How “Real” is Real-Time Simultaneous Speech-to-Text Translation

Despite advancements in AI speech translation, many so-called “real-time” systems may not be as real-time as they claim.

A new study finds that much of the research in simultaneous speech-to-text translation (SimulST) is based on unrealistic assumptions that do not reflect real-world conditions — potentially limiting the industry’s ability to deploy truly live, low-latency translation solutions.

In their December 24, 2024 paper, Sara Papi from Fondazione Bruno Kessler and Peter Polák, Ondřej Bojar, and Dominik Macháček from Charles University, reviewed 110 papers on SimulST and found that the majority focus on translating pre-segmented speech — where the input has been manually split into short utterances before translation — rather than continuous, unbounded speech streams.

The researchers argue that this “narrow focus” simplifies the problem by avoiding challenges such as latency, segmentation, and synchronization, ultimately hindering the development of systems that can work in real time without human intervention. 

“Despite its intended application to unbounded speech, most research has focused on human pre-segmented speech, simplifying the task and overlooking significant challenges,” the researchers said.

Terminological Chaos

They also highlighted inconsistencies in how key terms like “simultaneous,” “streaming,” “online,” and “real-time” are used, making it difficult to compare research findings. “Over 65% of the papers mix and match these terms,” they note, adding that such inconsistencies create “significant ambiguity and confusion in understanding and comparing research work.” The researchers describe this as a “real terminological chaos.” 

To address this, they define SimulST as a six-step process that includes audio acquisition, segmentation, translation, and more — steps crucial for a comprehensive understanding of the SimulST task. Additionally, they propose a standardized terminology and taxonomy for SimulST, which categorizes models based on input type (bounded vs. unbounded speech), architecture (cascade vs. direct), and output strategy (incremental vs. re-translation). 

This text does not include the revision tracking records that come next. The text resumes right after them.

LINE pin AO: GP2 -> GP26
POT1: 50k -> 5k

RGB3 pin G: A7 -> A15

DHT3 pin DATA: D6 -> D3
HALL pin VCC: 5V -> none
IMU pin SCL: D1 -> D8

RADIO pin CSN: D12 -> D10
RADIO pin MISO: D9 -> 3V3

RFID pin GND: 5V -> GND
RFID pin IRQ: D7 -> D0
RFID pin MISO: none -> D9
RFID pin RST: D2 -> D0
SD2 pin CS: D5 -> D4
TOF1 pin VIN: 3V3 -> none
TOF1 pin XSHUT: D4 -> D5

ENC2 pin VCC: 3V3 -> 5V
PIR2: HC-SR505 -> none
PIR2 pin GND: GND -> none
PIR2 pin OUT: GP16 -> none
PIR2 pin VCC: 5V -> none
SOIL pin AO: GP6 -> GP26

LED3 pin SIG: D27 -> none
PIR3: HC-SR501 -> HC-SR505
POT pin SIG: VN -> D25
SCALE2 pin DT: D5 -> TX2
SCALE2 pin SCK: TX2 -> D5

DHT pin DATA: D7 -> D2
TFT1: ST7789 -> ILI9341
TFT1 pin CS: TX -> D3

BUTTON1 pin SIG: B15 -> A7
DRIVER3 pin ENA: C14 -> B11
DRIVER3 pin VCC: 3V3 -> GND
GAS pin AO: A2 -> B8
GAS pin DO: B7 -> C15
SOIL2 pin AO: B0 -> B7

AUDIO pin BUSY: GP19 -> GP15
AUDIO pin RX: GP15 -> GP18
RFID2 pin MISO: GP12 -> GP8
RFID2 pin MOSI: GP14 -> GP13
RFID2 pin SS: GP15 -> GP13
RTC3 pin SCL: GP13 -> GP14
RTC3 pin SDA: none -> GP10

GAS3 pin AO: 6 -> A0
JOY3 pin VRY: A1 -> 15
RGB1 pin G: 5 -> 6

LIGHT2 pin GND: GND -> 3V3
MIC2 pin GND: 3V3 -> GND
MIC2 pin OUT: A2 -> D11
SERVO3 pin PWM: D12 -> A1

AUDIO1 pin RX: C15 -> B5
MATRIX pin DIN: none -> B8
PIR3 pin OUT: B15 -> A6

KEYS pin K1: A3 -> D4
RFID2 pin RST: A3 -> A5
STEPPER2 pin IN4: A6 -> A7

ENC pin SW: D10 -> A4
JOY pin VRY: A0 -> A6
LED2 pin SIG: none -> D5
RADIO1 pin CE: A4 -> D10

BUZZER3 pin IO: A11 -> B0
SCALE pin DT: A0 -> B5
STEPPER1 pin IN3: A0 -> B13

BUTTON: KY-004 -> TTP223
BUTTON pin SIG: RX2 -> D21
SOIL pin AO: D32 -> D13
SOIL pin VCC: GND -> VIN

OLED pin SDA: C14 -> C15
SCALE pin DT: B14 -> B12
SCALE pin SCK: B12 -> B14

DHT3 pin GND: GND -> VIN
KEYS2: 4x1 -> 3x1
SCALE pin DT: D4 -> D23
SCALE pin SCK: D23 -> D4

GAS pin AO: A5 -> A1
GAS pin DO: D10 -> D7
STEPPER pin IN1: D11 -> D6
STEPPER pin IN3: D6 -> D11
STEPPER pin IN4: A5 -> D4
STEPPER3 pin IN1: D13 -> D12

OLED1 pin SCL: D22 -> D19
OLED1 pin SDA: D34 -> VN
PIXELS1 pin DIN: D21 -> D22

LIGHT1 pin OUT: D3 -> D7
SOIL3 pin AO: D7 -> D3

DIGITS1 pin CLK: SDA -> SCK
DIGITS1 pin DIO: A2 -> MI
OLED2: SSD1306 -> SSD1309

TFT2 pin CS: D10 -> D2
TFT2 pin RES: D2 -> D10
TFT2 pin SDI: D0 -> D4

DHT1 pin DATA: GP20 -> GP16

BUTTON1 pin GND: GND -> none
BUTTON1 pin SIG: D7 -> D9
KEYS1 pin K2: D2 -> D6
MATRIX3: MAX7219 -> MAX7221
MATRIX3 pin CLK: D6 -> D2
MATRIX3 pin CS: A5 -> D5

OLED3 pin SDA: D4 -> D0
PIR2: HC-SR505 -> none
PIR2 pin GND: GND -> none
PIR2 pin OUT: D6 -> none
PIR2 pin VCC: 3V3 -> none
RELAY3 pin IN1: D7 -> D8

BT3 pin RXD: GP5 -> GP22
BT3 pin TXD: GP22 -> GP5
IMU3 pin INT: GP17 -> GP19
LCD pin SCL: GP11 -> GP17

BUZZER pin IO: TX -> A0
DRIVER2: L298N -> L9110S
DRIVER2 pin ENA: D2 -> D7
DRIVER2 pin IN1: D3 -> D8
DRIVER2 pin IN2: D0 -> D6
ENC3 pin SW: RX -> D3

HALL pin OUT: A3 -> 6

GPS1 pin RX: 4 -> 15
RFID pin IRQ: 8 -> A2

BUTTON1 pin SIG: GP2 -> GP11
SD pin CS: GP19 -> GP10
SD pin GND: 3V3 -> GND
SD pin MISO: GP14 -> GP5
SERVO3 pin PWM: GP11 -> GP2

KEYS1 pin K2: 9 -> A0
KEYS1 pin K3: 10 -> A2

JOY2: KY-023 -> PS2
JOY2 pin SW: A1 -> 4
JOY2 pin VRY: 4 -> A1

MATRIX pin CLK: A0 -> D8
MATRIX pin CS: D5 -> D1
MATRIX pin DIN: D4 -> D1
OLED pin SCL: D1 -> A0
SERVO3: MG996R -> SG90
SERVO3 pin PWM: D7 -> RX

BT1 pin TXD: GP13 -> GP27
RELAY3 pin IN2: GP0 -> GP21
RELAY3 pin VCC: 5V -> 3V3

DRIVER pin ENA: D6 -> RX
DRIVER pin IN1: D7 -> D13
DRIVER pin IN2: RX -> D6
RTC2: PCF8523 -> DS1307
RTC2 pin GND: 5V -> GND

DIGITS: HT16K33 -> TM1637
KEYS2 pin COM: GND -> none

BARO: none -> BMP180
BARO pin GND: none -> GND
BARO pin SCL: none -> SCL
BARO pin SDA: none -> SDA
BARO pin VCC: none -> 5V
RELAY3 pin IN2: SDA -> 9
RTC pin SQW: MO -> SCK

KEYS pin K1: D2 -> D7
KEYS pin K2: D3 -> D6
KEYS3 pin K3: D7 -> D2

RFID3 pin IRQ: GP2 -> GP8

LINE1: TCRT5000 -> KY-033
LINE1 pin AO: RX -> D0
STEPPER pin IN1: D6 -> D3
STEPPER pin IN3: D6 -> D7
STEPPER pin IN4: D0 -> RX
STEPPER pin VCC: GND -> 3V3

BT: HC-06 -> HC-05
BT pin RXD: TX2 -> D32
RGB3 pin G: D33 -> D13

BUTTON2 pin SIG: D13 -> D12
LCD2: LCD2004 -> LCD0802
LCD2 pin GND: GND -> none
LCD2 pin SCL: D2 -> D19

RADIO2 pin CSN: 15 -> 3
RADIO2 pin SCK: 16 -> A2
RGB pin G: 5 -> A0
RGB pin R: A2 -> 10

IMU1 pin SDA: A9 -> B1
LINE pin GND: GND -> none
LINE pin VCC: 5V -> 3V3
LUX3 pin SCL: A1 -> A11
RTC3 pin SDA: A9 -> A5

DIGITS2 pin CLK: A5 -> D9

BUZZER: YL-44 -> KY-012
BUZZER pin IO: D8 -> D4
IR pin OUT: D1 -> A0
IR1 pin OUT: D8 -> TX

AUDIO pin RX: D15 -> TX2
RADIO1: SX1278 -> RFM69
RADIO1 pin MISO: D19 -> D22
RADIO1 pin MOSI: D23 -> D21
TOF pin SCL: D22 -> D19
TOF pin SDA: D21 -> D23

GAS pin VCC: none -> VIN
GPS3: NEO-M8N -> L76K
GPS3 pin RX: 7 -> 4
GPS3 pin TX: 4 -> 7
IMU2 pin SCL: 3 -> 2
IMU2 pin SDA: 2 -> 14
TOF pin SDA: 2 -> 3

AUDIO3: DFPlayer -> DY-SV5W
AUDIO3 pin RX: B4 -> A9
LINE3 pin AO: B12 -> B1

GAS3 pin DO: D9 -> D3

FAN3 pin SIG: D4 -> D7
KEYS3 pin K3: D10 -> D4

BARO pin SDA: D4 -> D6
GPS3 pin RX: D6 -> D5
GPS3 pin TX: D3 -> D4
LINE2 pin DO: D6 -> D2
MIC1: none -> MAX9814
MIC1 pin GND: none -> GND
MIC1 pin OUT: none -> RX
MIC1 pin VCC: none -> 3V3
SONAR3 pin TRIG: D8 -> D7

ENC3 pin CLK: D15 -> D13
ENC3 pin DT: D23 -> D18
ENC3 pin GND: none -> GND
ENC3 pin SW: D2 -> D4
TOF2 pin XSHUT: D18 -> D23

They argue that “a clear, consistent, and standardized task definition” is needed to ensure future research aligns with real-world requirements.

Concrete Recommendations

Another major gap in the field, according to the researchers, is how SimulST models are evaluated. Most studies rely on pre-segmented input, meaning that latency and quality assessments are not representative of real-time conditions. Popular evaluation tools like SimulEval are designed for sentence-based translation and are “not designed to compute scores for audio streams.”

The researchers stress the need for new evaluation frameworks that account for continuous input and computationally aware latency.

Additionally, while direct models — those that bypass automatic speech recognition and translate speech directly — are becoming more common, they are rarely tested on continuous speech streams, raising questions about their practical effectiveness. The researchers note a marked increase in studies employing direct architectures, “almost tripling from 2021 to 2023”, but emphasize that their performance on long-form speech remains largely untested.

The researchers call for a shift in focus toward systems that can handle continuous audio input without relying on human-prepared segmentation. “Humans will not segment our audio,” they warn, emphasizing that the field needs to develop “holistic systems capable of effectively processing and translating continuous audio streams.”

They also stress the importance of context-aware processing, arguing that SimulST models should retain past information to improve translation accuracy over long speech streams.

With these concrete recommendations, the researchers aim to bridge the gaps in existing literature and advance the field “towards more realistic and effective SimulST solutions.”

The team will present their findings at SlatorCon Remote in March 2025.